UPC plans for the Baylands.
Courtesy UPC

“What can we live with?” council member Terry O’Connell asked. After a roughly 80-minute meeting, the council voted to commission economic studies of the effects of housing on the Baylands site.

“I’d hope they look at no more than a 1,000 to...2,000, but let’s cut it half from what the developer is asking” to 2,200 homes, said O’Connell at meeting’s end.

Although much smaller than the developer’s proposal, 2,200 new homes would have a remarkable effect on Brisbane, a city that had fewer than 4,300 residents during the 2010 census.

Giving public comment, many Brisbane neighbors were both angry and gloomy.

“It’s sad that we’re at the end of the road,” said resident Tony Verreos. “People who said ‘Well, it’s inevitable’ are about to be proven right.”

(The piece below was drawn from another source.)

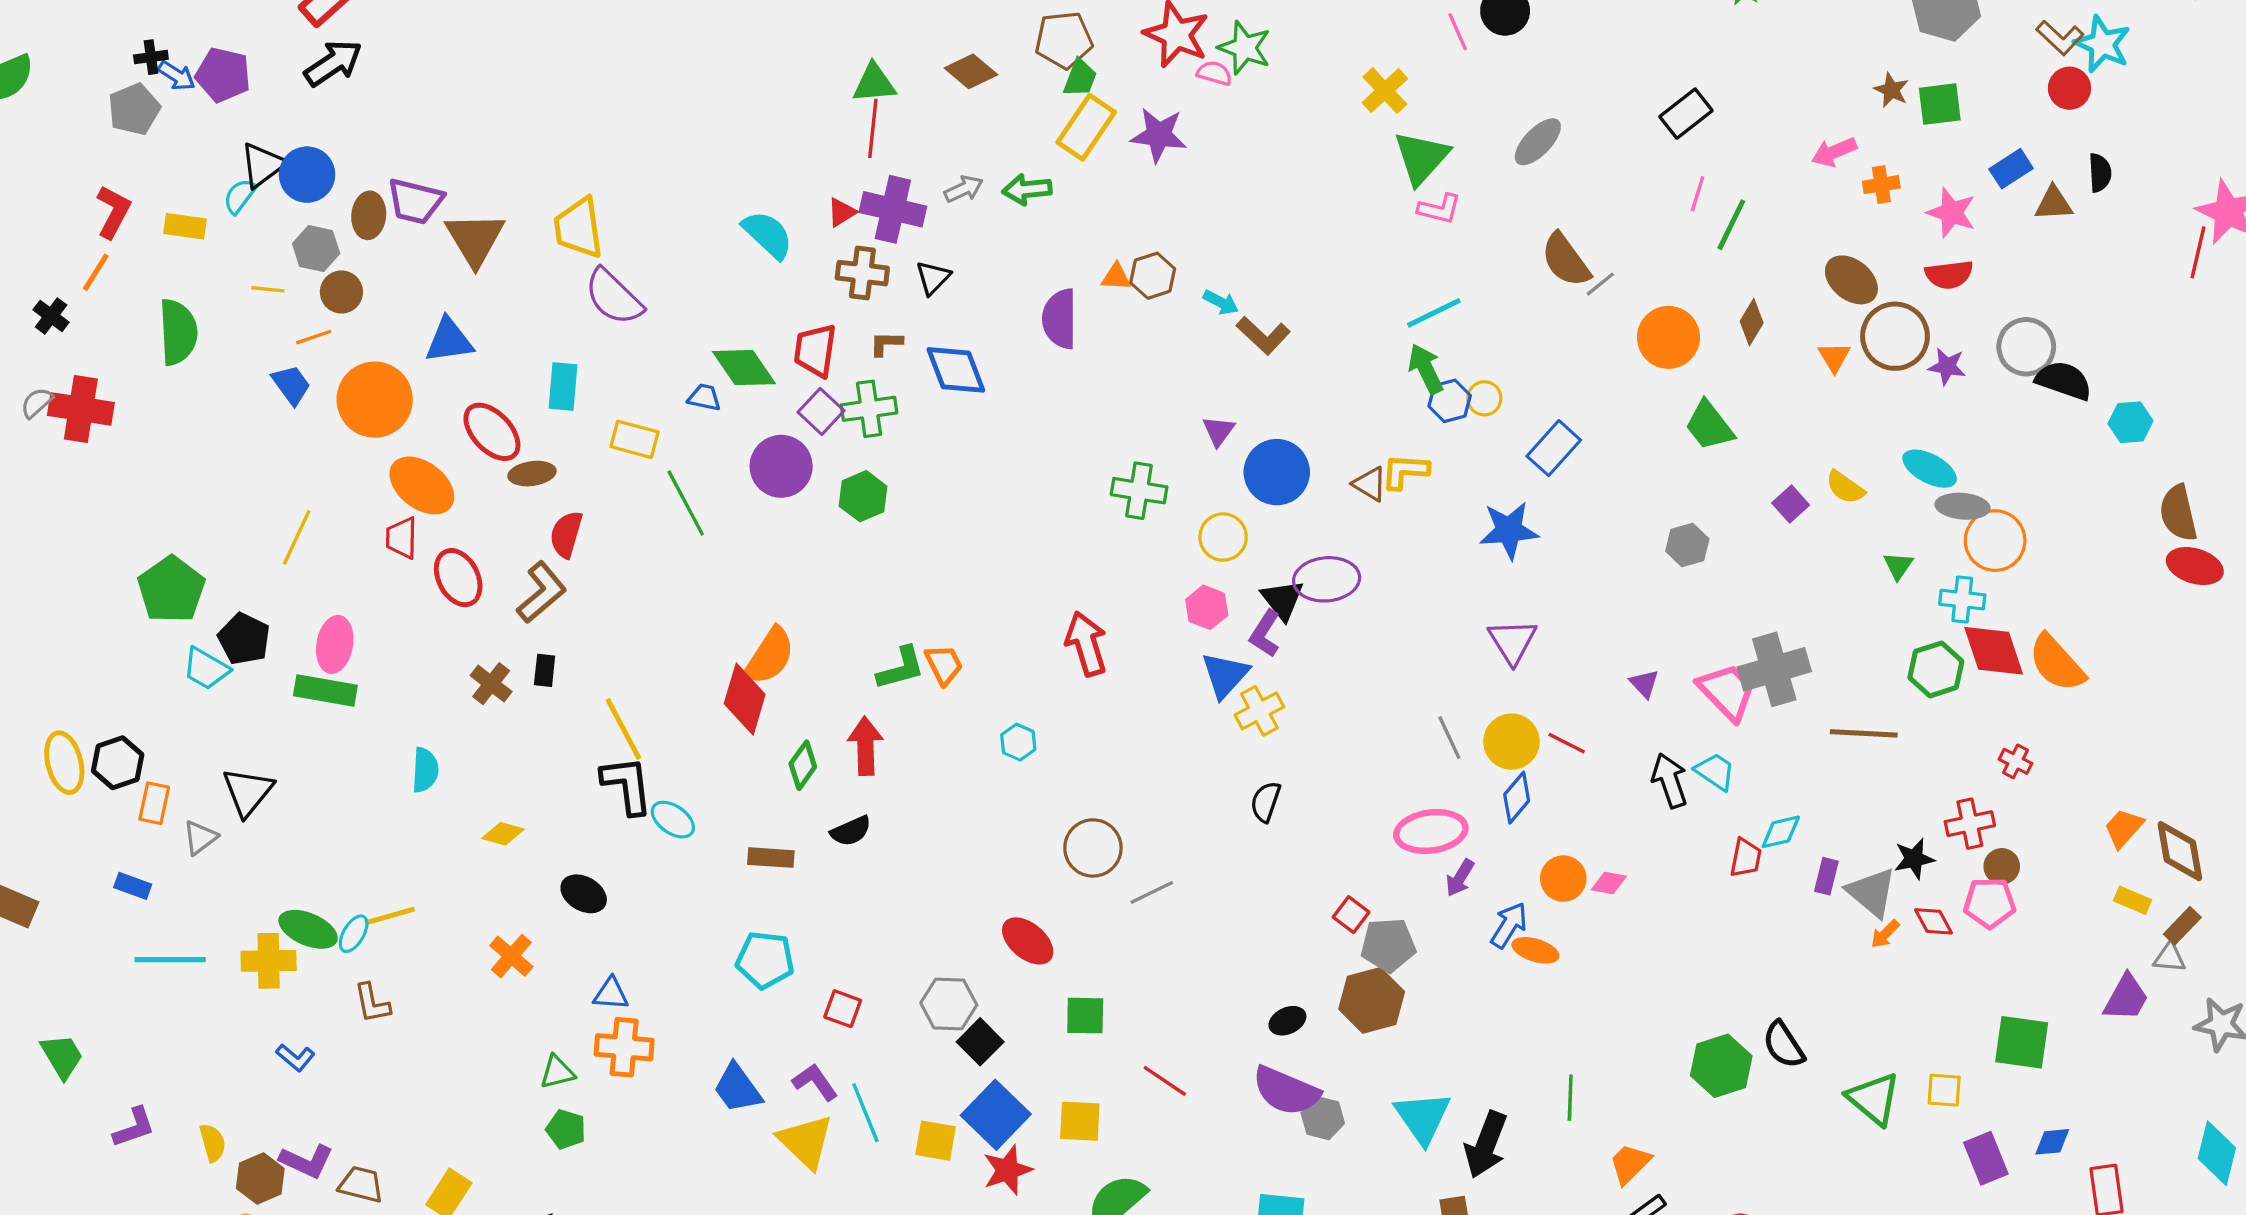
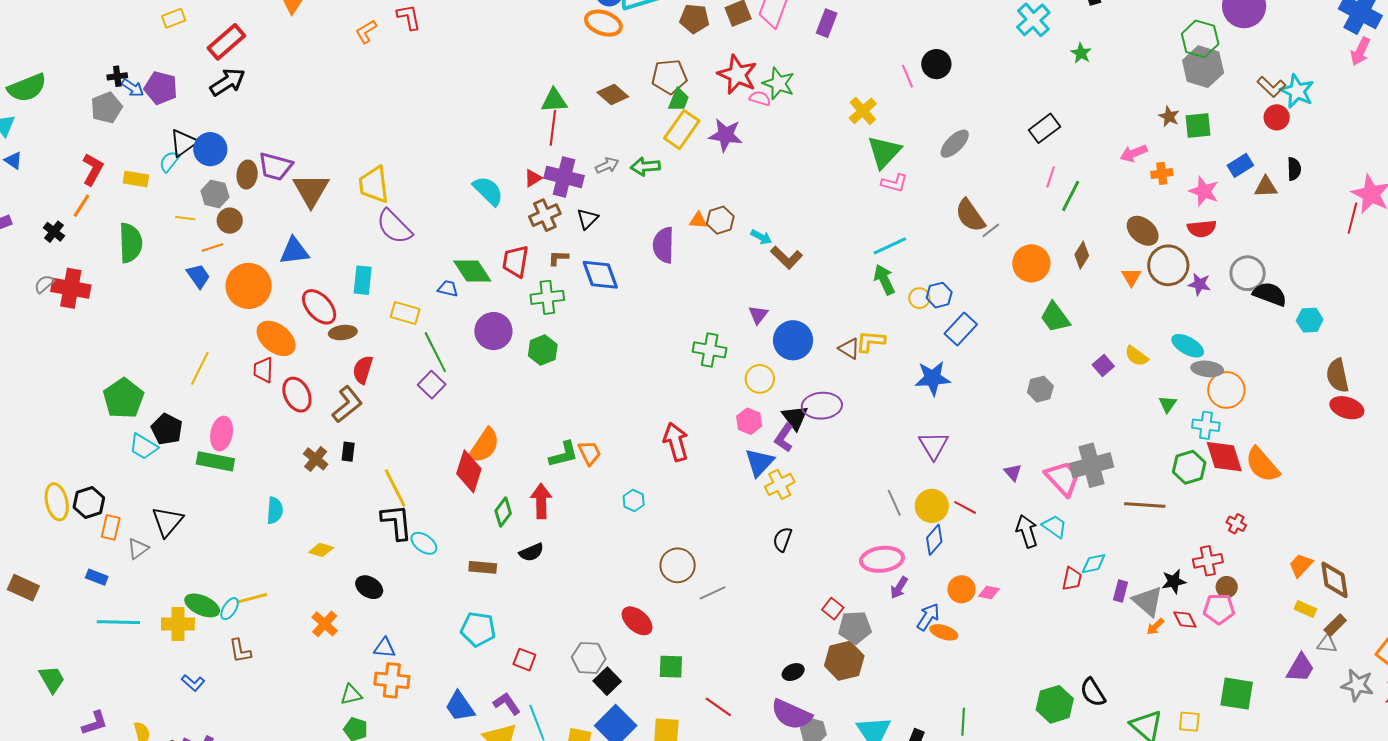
brown cross: (862, 273) -> (545, 215), turned -32
blue hexagon: (1450, 401) -> (939, 295), moved
purple square: (821, 411) -> (432, 385), moved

“The city allowed UPC to study housing on the Baylands even though it wasn’t permitted,” said Barbara Ebel. (The Brisbane General Plan forbids housing on the Baylands on account of it hasn’t been decontaminated since its days as a dump.) “It was a mistake, because even the mere contemplation of housing has been twisted into a privilege. [...] I feel like I’m living in an Upton Sinclair novel.”

Ray Miller, former mayor of Brisbane, railed at Sacramento, saying, “I’m of the view that the SF legislature members are in UPC’s pocket and negotiations for a reasonable amount of housing was probably not realistic.”

Photo by Sharon Hahn Darlin

Miller went on to complain that Sacramento politicians “don’t care about [...] saving Brisbane as a viable, small community.”

Speaking in support of housing development, Corey Smith, of housing-friendly non-profit SFHAC, tried to frame the Baylands in the context of the larger housing crisis.

“Myself and my peers feel like we’ve been boxed out of the opportunity to ever, ever live here,” said Smith. “We’re scared for our future. [...] Not nearly enough housing [is] being built, and quite frankly it’s screwing over my generation.”

According to a press release the city issued Wednesday, the analysis will be completed in time for the meeting of the City Council on March 1.